En realidad, no es una novela. 1822, el libro que acaba de publicar Iñigo Salvador Crespo es, más bien, una historia novelada de la campaña militar que culminó con el triunfo de Pichincha. Creo eso porque la trama no gira alrededor de personajes, para quienes los hechos históricos son un telón de fondo, una parte del escenario, sino que está constituida por la historia misma, a la que el autor agrega ficciones que encajan en los sucesos, o escenas, diálogos o situaciones que, siendo probables, es imposible conocer en sus detalles.
Este, me parece, es uno de los méritos del libro: convertir la vieja historia de los manuales escolares en un relato ameno y bien escrito, que atrapa al lector y no puede leerse sino con gusto. Salvador baja a los héroes de sus pedestales y muestra sus disputas internas; sus envidias y sus rencores; sus miedos, inseguridades y recelos. Frente a la idea tradicional de que la campaña de que terminó en Pichincha fue la marcha de un ejército victorioso, conducido por un líder infalible, que solo tenía que recorrer el camino hasta Quito para sellar la independencia, 1822 deja en claro que la incertidumbre del momento y la siempre presente posibilidad de la derrota.
Una historia novelada, por más apegada que esté, como en este caso, al hecho histórico, no es un libro de historia; sigue siendo ficción. Esto, sin embargo, no impide que, para entendernos mejor como pueblo, 1822 sea un texto que conviene leer y que me atrevería a calificar como ineludible.
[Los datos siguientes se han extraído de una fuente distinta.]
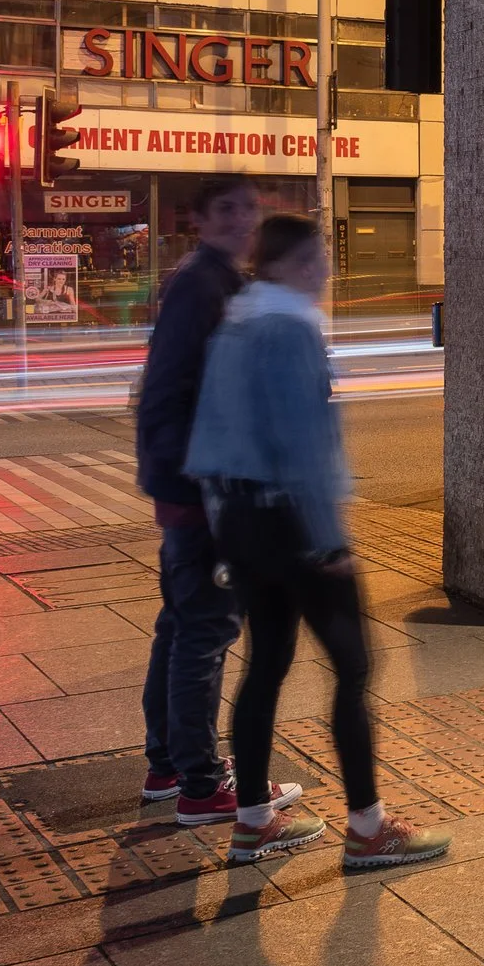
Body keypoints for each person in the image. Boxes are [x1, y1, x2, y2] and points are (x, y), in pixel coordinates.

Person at [186, 213, 449, 870]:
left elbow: (209, 433)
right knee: (355, 667)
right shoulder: (293, 327)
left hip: (244, 522)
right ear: (293, 263)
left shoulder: (237, 321)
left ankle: (252, 821)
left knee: (266, 662)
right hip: (295, 525)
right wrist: (329, 542)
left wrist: (225, 526)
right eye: (319, 258)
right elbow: (304, 444)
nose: (327, 269)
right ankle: (368, 826)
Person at [135, 177, 300, 825]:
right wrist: (193, 487)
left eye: (249, 208)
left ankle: (169, 764)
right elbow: (168, 392)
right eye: (225, 208)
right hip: (204, 490)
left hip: (194, 483)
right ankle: (202, 784)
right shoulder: (204, 284)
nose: (241, 219)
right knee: (206, 630)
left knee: (181, 625)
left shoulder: (214, 280)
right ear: (198, 217)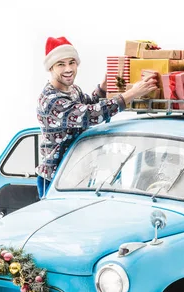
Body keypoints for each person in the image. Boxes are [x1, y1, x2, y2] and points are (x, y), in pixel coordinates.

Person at [36, 36, 157, 198]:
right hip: (55, 180)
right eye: (61, 64)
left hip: (75, 175)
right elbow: (90, 115)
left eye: (72, 62)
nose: (68, 69)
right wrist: (132, 94)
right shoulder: (51, 100)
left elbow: (88, 104)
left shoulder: (73, 90)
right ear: (50, 68)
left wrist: (103, 88)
Sirva como ejemplo esa clara imagen que, en la ficción, cuando advierte a Sucre lo que está por venir, muestra Aymerich de la tierra que ha gobernado por más de una década: “¡… no son los humildes los ingobernables! … Son los pudientes los que hacen de estos países territorios caóticos, proclives a la anarquía. Son las élites criollas, acostumbradas a sus privilegios y sin otro interés que conservarlos, las que hacen difícil un gobierno que busque el bienestar de toda la colectividad”.